» **Work request**
Each line that includes the word "coordinate" should be copied from the records.

» **Material provided**

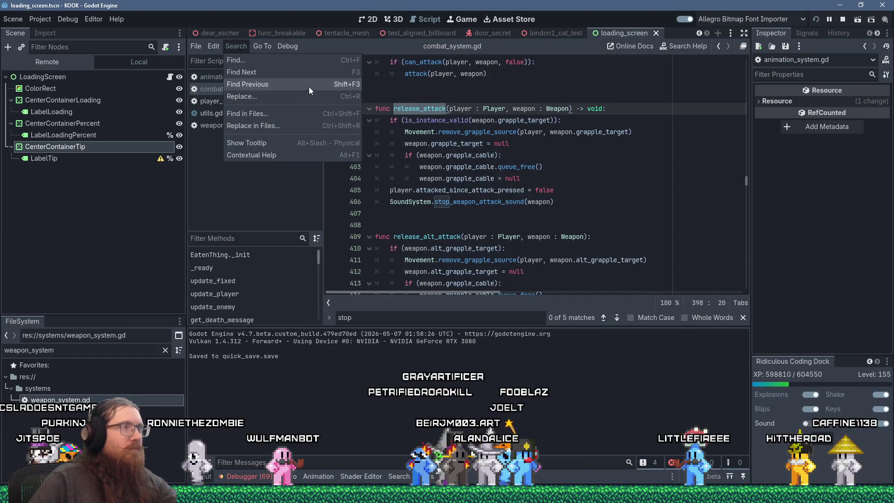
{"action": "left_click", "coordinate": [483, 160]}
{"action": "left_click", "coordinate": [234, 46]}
--
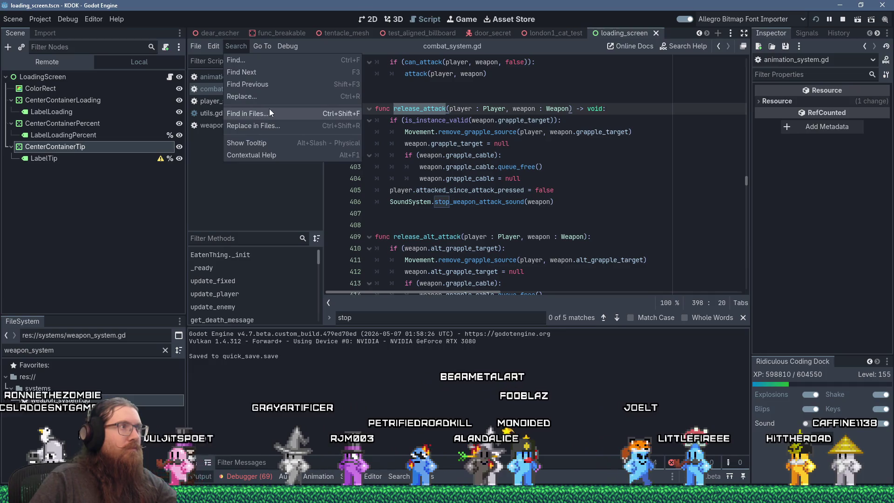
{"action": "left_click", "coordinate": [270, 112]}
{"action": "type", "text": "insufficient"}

» **Answer to this problem**
{"action": "left_click", "coordinate": [483, 160]}
{"action": "left_click", "coordinate": [234, 46]}
{"action": "left_click", "coordinate": [270, 112]}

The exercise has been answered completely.